Spoiler is in the conclusion:

> Yes, it is absolutely key to build your app as ARM, not to rely on Windows ARM emulation.

okanat 4 hours ago | parent | next [-]

Is this actually surprising? Once you use stuff like vectorization you want to get as much performance out of a system. If you're not natively compiling for a system, you won't get any performance.

Using AVX2 and using an emulator have contradictory goals. Of course there can be a better emulator or actually matching hardware design (since both Apple and Microsoft actually exploit the similar register structure between ARM64 and x86_64). However, this means you have increased complexity and reduced reliability / predictability.

vintagedave 4 hours ago | parent | prev | next [-]

Author here - have to say, thanks for reading all the way to the end, you don't always see people do that ;)

I put a spoiler at the top too, to avoid trying to make people read the whole thing. The real bit is that chart, which I think is quite an amazing result.

You're right re building. We're a compiler vendor, so we have a natural interest in what people should be targeting. But even for us the results here were not what we expected ahead of time.

Aissen 3 hours ago | parent [-]

Having written an emulator, the conclusion was a bit less surprising.

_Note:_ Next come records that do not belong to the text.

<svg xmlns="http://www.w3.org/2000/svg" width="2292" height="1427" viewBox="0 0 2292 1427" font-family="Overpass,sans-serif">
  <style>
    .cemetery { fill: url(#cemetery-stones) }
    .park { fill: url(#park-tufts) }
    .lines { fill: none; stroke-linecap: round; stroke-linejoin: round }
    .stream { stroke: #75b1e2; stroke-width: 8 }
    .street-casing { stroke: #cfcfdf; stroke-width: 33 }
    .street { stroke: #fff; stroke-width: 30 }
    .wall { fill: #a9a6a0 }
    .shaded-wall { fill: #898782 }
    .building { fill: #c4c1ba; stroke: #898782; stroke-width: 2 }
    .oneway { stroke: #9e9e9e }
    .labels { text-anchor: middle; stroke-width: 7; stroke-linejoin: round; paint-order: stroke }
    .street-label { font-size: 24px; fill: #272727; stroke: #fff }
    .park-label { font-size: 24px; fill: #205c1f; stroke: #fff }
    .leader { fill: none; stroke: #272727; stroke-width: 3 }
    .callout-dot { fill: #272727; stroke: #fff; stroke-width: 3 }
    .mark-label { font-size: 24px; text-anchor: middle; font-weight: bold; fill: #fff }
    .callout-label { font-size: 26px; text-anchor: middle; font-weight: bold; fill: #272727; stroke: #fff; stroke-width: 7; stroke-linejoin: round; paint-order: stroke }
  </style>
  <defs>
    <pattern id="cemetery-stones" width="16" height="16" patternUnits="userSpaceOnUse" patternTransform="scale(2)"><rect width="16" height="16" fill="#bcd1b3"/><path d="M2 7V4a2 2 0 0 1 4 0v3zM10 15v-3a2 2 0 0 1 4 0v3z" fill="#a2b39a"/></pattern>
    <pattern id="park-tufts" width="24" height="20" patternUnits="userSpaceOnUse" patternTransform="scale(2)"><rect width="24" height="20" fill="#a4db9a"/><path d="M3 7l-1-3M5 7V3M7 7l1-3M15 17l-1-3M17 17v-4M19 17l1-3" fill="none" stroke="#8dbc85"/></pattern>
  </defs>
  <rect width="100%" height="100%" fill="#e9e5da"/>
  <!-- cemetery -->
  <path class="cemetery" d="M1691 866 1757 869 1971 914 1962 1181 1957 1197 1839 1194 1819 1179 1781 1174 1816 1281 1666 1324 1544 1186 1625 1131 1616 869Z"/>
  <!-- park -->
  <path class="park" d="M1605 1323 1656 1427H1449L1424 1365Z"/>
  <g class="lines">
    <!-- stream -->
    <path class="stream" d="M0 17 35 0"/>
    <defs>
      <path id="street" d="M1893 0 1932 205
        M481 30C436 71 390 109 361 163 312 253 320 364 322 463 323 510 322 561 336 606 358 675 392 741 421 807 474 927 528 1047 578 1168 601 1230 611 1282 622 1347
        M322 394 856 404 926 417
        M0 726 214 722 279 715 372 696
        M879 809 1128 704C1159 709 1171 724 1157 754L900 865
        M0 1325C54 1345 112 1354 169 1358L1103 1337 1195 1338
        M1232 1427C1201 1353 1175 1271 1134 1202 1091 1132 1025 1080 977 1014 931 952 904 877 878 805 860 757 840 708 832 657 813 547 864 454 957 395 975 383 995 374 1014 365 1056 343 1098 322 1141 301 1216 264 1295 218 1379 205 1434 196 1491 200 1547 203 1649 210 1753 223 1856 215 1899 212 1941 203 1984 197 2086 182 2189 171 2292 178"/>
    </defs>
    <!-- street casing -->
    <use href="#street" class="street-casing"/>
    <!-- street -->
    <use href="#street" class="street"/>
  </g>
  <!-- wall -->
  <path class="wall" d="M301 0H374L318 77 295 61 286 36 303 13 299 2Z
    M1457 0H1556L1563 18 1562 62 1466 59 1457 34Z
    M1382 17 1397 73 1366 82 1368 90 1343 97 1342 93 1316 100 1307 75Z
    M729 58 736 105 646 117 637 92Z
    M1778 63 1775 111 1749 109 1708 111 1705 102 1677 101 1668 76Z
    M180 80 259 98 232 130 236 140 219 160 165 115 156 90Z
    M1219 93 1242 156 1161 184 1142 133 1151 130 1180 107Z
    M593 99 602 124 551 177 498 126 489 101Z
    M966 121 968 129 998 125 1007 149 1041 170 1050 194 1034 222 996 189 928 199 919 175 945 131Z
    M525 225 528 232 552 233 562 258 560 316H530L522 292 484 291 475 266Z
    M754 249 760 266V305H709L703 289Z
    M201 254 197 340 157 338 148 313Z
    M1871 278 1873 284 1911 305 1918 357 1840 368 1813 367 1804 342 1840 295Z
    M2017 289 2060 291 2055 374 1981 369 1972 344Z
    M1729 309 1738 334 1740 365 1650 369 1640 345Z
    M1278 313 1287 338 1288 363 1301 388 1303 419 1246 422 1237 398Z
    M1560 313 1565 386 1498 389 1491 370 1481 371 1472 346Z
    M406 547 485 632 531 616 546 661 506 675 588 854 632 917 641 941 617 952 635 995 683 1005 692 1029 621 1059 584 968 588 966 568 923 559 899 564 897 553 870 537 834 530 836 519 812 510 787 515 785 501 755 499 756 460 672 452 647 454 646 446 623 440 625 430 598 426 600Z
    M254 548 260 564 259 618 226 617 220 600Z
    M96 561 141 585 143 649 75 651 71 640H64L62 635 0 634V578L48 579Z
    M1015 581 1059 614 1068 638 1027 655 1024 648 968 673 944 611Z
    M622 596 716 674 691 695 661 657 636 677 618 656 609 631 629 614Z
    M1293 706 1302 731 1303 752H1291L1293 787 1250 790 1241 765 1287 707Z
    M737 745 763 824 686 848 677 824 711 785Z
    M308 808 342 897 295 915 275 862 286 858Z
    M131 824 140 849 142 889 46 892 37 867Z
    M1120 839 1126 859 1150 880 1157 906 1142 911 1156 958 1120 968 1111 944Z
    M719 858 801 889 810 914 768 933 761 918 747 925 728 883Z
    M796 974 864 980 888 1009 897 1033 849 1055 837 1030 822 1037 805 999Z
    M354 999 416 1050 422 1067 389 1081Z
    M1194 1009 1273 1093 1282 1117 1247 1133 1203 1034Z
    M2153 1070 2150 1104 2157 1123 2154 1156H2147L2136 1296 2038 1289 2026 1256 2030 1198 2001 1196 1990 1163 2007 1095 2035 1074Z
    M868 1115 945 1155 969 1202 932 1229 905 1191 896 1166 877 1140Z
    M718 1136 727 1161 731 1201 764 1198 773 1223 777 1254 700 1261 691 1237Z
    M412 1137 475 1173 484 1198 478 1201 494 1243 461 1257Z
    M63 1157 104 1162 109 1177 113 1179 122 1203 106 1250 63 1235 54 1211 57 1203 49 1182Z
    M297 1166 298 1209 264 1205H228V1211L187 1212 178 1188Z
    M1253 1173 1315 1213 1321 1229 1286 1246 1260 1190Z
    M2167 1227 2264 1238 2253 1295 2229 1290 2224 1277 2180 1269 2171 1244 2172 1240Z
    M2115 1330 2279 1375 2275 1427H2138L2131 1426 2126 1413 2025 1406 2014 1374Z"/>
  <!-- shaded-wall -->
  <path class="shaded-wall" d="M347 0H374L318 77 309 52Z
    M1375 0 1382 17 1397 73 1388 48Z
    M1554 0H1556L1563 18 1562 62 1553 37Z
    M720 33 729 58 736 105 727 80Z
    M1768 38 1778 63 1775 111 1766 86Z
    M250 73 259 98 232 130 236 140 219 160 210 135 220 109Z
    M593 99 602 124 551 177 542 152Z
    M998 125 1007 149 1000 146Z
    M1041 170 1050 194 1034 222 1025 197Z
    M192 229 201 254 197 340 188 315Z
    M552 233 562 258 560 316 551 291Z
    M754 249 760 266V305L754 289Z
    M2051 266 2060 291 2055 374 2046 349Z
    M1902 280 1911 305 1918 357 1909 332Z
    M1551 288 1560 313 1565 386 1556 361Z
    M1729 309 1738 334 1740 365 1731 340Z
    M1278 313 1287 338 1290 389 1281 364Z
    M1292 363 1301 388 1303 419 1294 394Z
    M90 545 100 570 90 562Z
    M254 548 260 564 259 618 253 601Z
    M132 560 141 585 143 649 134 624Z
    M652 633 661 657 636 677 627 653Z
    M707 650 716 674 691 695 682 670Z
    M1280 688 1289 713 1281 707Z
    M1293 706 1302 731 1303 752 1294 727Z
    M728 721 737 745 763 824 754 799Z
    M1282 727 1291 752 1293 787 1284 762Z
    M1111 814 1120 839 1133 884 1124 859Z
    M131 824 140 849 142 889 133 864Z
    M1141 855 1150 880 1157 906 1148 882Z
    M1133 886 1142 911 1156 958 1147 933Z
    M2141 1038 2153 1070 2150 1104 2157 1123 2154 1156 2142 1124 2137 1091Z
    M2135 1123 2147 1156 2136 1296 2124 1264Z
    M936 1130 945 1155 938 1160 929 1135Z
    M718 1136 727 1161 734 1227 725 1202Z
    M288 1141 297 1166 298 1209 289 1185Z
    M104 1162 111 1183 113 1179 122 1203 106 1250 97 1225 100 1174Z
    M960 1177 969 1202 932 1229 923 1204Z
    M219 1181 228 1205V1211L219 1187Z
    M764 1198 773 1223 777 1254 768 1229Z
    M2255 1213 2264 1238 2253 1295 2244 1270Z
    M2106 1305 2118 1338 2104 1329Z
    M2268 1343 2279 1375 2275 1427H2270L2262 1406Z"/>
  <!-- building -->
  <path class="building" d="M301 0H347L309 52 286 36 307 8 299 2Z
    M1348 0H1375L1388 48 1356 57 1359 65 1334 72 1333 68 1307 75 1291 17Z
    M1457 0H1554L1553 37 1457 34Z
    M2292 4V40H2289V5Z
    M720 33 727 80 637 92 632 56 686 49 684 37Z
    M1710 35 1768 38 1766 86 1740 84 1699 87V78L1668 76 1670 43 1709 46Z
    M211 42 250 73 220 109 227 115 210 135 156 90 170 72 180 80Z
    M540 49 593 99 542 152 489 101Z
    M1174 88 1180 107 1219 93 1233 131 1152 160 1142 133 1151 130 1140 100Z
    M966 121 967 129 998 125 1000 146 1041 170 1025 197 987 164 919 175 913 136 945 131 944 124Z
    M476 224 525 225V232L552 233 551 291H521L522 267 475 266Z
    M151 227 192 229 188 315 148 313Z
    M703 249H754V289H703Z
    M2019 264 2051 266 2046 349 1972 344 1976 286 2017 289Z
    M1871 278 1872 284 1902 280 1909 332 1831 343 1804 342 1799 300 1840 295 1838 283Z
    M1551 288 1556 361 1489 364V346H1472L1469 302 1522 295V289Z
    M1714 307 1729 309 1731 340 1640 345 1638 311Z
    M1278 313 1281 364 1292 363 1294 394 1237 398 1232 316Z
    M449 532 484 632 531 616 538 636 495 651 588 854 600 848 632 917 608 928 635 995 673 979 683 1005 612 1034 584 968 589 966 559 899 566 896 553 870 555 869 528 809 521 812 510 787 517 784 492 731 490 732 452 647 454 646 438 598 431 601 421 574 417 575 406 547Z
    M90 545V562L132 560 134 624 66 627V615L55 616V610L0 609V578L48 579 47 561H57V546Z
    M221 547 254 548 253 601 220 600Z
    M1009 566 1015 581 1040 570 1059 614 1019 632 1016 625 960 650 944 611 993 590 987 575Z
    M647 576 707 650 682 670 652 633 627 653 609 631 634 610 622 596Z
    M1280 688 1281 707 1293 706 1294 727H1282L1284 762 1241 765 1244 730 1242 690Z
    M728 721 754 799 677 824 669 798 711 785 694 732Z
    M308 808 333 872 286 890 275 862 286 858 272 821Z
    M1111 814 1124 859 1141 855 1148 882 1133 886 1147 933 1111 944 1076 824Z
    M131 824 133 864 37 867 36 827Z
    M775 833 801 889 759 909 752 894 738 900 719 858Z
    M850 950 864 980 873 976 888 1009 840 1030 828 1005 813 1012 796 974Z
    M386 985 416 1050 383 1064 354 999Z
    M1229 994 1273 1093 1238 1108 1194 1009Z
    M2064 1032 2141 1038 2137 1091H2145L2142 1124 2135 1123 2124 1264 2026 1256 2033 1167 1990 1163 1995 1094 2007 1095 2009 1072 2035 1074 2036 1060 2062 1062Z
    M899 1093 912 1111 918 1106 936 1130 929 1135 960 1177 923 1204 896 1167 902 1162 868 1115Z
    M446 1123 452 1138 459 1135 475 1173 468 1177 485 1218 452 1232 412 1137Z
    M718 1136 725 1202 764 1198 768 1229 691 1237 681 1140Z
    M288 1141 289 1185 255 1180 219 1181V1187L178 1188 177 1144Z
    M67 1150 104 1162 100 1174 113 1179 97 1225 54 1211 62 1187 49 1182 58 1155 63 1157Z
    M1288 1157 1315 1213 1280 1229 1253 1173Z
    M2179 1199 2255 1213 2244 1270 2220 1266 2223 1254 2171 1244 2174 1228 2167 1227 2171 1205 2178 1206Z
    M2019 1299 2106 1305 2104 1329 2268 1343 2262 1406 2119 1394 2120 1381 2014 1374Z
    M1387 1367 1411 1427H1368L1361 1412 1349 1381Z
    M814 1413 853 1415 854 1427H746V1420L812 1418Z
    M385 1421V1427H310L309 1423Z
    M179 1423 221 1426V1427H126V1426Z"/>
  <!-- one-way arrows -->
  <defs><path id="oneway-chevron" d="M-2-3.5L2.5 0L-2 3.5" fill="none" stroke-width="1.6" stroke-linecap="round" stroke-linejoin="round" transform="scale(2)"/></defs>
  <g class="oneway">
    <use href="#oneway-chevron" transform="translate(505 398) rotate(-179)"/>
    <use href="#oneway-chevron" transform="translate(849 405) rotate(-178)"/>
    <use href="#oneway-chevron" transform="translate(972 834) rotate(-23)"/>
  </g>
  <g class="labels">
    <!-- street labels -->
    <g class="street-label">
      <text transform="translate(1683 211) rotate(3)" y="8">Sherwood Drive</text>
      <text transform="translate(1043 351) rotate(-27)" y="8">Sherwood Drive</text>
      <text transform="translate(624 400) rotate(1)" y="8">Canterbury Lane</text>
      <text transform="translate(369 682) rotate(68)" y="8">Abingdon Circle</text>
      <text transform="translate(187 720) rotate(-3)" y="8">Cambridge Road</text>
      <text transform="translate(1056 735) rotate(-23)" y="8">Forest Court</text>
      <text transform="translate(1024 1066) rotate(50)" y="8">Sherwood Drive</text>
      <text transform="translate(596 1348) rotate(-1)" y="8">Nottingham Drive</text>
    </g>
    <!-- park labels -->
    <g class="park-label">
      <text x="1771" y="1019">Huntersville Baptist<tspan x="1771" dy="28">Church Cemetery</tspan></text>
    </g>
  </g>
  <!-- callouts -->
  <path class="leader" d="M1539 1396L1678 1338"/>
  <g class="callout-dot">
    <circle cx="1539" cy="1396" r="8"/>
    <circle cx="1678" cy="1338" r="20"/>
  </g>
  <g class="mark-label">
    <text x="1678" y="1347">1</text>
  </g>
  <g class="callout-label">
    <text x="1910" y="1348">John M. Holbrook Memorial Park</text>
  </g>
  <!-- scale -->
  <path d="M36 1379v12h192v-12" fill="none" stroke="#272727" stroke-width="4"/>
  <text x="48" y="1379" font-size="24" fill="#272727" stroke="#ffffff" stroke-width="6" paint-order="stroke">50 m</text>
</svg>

It's also probably not definitive, as it might depend on the specific hardware (and future emulator optimizations); you even say in your blog that the hardware you use is not the hardware Microsoft targeted.

qingcharles 2 hours ago | parent | prev [-]

Is Chrome for Windows compiled in ARM too or does it use the Windows under emulation?

The reason I ask is that I believe Windows Chrome is (like many Windows binaries) compiled with lots of the advanced CPU features disabled (e.g. AVX512) because they're not available on older PCs. Is that true?